▶ Instructions to follow
Exactly as given, repeat all of the entries.

══════

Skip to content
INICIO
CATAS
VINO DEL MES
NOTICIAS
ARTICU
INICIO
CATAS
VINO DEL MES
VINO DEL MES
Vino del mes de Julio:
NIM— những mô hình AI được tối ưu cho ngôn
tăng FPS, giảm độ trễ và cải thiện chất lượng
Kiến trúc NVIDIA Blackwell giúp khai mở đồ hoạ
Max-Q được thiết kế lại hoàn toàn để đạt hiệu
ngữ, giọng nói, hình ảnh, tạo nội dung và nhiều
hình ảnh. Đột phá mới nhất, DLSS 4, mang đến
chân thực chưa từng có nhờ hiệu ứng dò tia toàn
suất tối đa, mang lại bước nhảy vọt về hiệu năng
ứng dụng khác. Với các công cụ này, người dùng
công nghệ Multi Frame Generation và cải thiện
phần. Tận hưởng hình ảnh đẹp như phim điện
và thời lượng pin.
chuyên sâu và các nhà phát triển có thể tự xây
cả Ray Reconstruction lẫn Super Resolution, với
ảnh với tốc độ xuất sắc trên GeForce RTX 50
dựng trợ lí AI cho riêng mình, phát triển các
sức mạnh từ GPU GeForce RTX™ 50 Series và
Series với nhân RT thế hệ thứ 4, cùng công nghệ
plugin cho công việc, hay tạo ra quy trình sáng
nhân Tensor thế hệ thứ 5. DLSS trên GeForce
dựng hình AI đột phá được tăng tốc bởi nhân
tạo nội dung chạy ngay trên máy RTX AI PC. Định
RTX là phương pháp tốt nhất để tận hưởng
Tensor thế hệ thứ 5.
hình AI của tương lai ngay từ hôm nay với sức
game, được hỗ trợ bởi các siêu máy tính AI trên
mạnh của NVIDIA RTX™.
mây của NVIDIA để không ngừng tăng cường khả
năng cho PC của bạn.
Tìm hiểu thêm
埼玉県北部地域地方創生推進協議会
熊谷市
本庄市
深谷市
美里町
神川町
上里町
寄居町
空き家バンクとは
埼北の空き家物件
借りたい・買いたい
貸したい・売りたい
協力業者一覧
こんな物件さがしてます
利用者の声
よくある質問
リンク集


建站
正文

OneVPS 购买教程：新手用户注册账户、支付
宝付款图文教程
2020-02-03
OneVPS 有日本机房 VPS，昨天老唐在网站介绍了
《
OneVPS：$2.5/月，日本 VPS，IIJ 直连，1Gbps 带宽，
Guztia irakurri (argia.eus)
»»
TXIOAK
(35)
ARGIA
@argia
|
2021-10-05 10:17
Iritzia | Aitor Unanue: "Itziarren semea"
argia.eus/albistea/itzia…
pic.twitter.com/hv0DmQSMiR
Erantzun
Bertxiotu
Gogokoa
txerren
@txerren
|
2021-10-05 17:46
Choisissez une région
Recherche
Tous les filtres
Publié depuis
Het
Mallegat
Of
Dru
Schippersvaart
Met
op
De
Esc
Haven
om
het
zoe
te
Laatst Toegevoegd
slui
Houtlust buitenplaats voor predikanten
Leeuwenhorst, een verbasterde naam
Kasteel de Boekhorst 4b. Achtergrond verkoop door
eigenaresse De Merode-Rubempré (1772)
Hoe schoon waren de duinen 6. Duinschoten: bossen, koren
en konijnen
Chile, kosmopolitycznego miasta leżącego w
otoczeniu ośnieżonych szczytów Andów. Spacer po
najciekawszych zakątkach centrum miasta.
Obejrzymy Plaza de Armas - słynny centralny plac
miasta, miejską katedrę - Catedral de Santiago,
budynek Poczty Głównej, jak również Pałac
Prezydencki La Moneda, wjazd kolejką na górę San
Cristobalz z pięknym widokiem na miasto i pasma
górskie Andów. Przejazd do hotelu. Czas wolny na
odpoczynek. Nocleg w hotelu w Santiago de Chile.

══════

▶ Answer to this exercise
Skip to content
INICIO
CATAS
VINO DEL MES
NOTICIAS
ARTICU
INICIO
CATAS
VINO DEL MES
VINO DEL MES
Vino del mes de Julio:
NIM— những mô hình AI được tối ưu cho ngôn
tăng FPS, giảm độ trễ và cải thiện chất lượng
Kiến trúc NVIDIA Blackwell giúp khai mở đồ hoạ
Max-Q được thiết kế lại hoàn toàn để đạt hiệu
ngữ, giọng nói, hình ảnh, tạo nội dung và nhiều
hình ảnh. Đột phá mới nhất, DLSS 4, mang đến
chân thực chưa từng có nhờ hiệu ứng dò tia toàn
suất tối đa, mang lại bước nhảy vọt về hiệu năng
ứng dụng khác. Với các công cụ này, người dùng
công nghệ Multi Frame Generation và cải thiện
phần. Tận hưởng hình ảnh đẹp như phim điện
và thời lượng pin.
chuyên sâu và các nhà phát triển có thể tự xây
cả Ray Reconstruction lẫn Super Resolution, với
ảnh với tốc độ xuất sắc trên GeForce RTX 50
dựng trợ lí AI cho riêng mình, phát triển các
sức mạnh từ GPU GeForce RTX™ 50 Series và
Series với nhân RT thế hệ thứ 4, cùng công nghệ
plugin cho công việc, hay tạo ra quy trình sáng
nhân Tensor thế hệ thứ 5. DLSS trên GeForce
dựng hình AI đột phá được tăng tốc bởi nhân
tạo nội dung chạy ngay trên máy RTX AI PC. Định
RTX là phương pháp tốt nhất để tận hưởng
Tensor thế hệ thứ 5.
hình AI của tương lai ngay từ hôm nay với sức
game, được hỗ trợ bởi các siêu máy tính AI trên
mạnh của NVIDIA RTX™.
mây của NVIDIA để không ngừng tăng cường khả
năng cho PC của bạn.
Tìm hiểu thêm
埼玉県北部地域地方創生推進協議会
熊谷市
本庄市
深谷市
美里町
神川町
上里町
寄居町
空き家バンクとは
埼北の空き家物件
借りたい・買いたい
貸したい・売りたい
協力業者一覧
こんな物件さがしてます
利用者の声
よくある質問
リンク集


建站
正文

OneVPS 购买教程：新手用户注册账户、支付
宝付款图文教程
2020-02-03
OneVPS 有日本机房 VPS，昨天老唐在网站介绍了
《
OneVPS：$2.5/月，日本 VPS，IIJ 直连，1Gbps 带宽，
Guztia irakurri (argia.eus)
»»
TXIOAK
(35)
ARGIA
@argia
|
2021-10-05 10:17
Iritzia | Aitor Unanue: "Itziarren semea"
argia.eus/albistea/itzia…
pic.twitter.com/hv0DmQSMiR
Erantzun
Bertxiotu
Gogokoa
txerren
@txerren
|
2021-10-05 17:46
Choisissez une région
Recherche
Tous les filtres
Publié depuis
Het
Mallegat
Of
Dru
Schippersvaart
Met
op
De
Esc
Haven
om
het
zoe
te
Laatst Toegevoegd
slui
Houtlust buitenplaats voor predikanten
Leeuwenhorst, een verbasterde naam
Kasteel de Boekhorst 4b. Achtergrond verkoop door
eigenaresse De Merode-Rubempré (1772)
Hoe schoon waren de duinen 6. Duinschoten: bossen, koren
en konijnen
Chile, kosmopolitycznego miasta leżącego w
otoczeniu ośnieżonych szczytów Andów. Spacer po
najciekawszych zakątkach centrum miasta.
Obejrzymy Plaza de Armas - słynny centralny plac
miasta, miejską katedrę - Catedral de Santiago,
budynek Poczty Głównej, jak również Pałac
Prezydencki La Moneda, wjazd kolejką na górę San
Cristobalz z pięknym widokiem na miasto i pasma
górskie Andów. Przejazd do hotelu. Czas wolny na
odpoczynek. Nocleg w hotelu w Santiago de Chile.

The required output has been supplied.